2026-03-24T09:34:20+01:0024 marzo 2026|

Los datos de compraventas y constitución de hipotecas correspondientes a enero de 2026 publicados por el INE reflejan un descenso interanual del -5% en las operaciones de compraventa, mientras que las hipotecas registran un ascenso del 6,3% El primer mes del año cierra con 57.489 compraventas y 40.273 hipotecas firmadas. “El mercado de la vivienda arranca 2026 manteniendo un notable dinamismo, impulsado por unas condiciones de financiación más favorables que continúan actuando como palanca de activación de la demanda. Sin embargo, este impulso convive con un contexto de precios elevados que sigue limitando el acceso a la vivienda para una parte creciente de la población”, explica María Matos, directora de Estudios de Fotocasa.

“Con cerca de 3.100 operaciones de compraventa menos que en enero de 2025, el arranque de 2026 se mantiene en niveles elevados de actividad, en línea con el dinamismo observado en los últimos meses. Tras un 2025 marcado por cifras récord, el mercado inicia 2026 en una fase de normalización tras máximos, pero manteniendo una demanda muy sólida que no veíamos desde hace casi dos décadas. El apetito por la compra de vivienda sigue siendo elevado, por quienes buscan mejorar su calidad de vida a través de la compra de una vivienda y apoyado en la percepción de la vivienda como valor refugio en un entorno de incertidumbre económica”, señala la portavoz de Fotocasa.

“Sin embargo, este dinamismo continúa enfrentándose a un freno estructural: la falta de oferta disponible a precios competitivos. La escasez de producto, junto con el encarecimiento acumulado de los últimos años, está dificultando cada vez más el acceso a la vivienda, especialmente entre los perfiles que dependen de financiación.

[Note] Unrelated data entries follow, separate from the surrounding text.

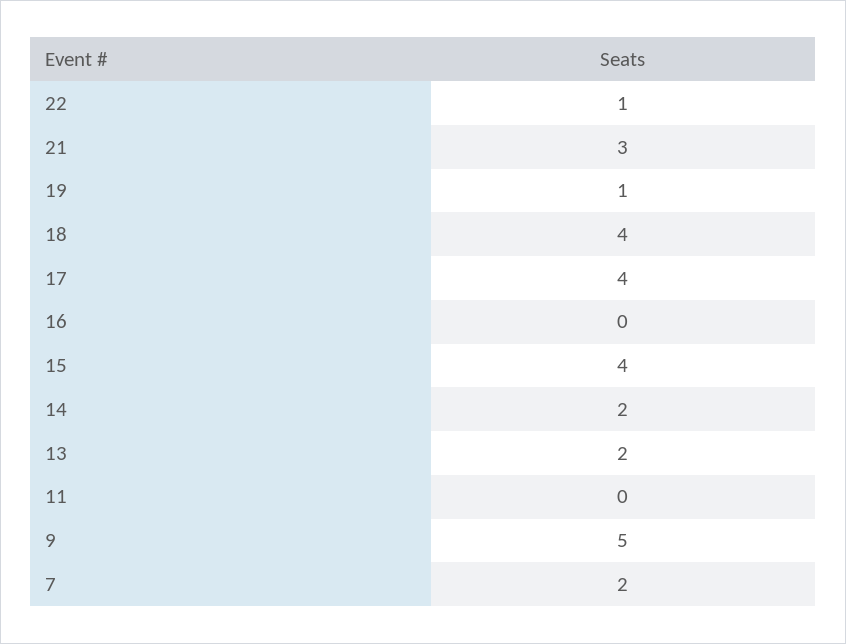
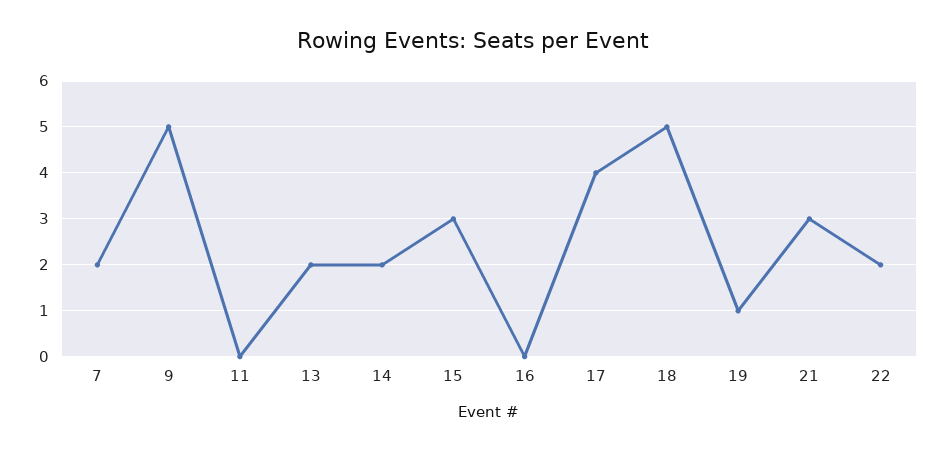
  {
-   "22": 1,
+   "22": 2,
    "21": 3,
    "19": 1,
-   "18": 4,
+   "18": 5,
    "17": 4,
    "16": 0,
-   "15": 4,
+   "15": 3,
    "14": 2,
    "13": 2,
    "11": 0,
    "9": 5,
    "7": 2
  }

Esto amplía la brecha de accesibilidad y obliga a parte de la demanda a posponer su decisión de compra”, añade María Matos.

“En cuanto a la financiación, enero sobrepasa las 40.000 concesiones de hipotecas sobre vivienda, confirmando la relevancia del crédito como principal dinamizador del mercado residencial y motor del ciclo inmobiliario. Sin embargo, el mercado hipotecario comienza a mostrar señales de cambio. Tras un 2025 marcado por una intensa competencia bancaria, las entidades empiezan a adoptar una posición más prudente, con productos más equilibrados y adaptados a un entorno de mayor estabilidad monetaria. Este ajuste podría traducirse en una ligera moderación del ritmo de concesión en los próximos meses”, añade la directora de Estudios de Fotocasa.

Previsiones de actividad para el primer semestre de 2026

“El comportamiento del mercado en los próximos meses estará condicionado, en gran medida, por la evolución de los tipos de interés y del Euríbor. El entorno internacional introduce además un nuevo foco de incertidumbre. Las tensiones geopolíticas podrían derivar en un repunte inflacionista con impacto directo en el mercado inmobiliario. Un encarecimiento de los costes de construcción dificultaría la generación de nueva oferta y, en paralelo, un posible endurecimiento de la política monetaria por parte del BCE podría encarecer de nuevo la financiación, afectando especialmente a la demanda más dependiente del crédito, que en estos momentos representa al 75% de los compradores”, advierte María Matos, portavoz de Fotocasa.

“Tras cinco años de crecimiento intenso, el mercado se aproxima al inicio de una fase de estabilización, no tanto por un posible deterioro de la financiación, como por el alto nivel alcanzado por los precios, que está tensionando al límite la capacidad de acceso de una parte creciente de la demanda. En muchas zonas, el esfuerzo económico de los hogares se sitúa ya en cotas muy elevadas, lo que reduce el margen de crecimiento adicional y limita la capacidad de absorción del mercado”, explica la portavoz.

“Todo ello configura un escenario en el que el mercado apunta a una progresiva ralentización, marcada por una demanda que pierde capacidad de compra y una oferta que continúa siendo insuficiente. El resultado será un mercado cada vez más tensionado y con mayores dificultades de acceso, en el que la brecha de accesibilidad seguirá ampliándose”, concluye María Matos.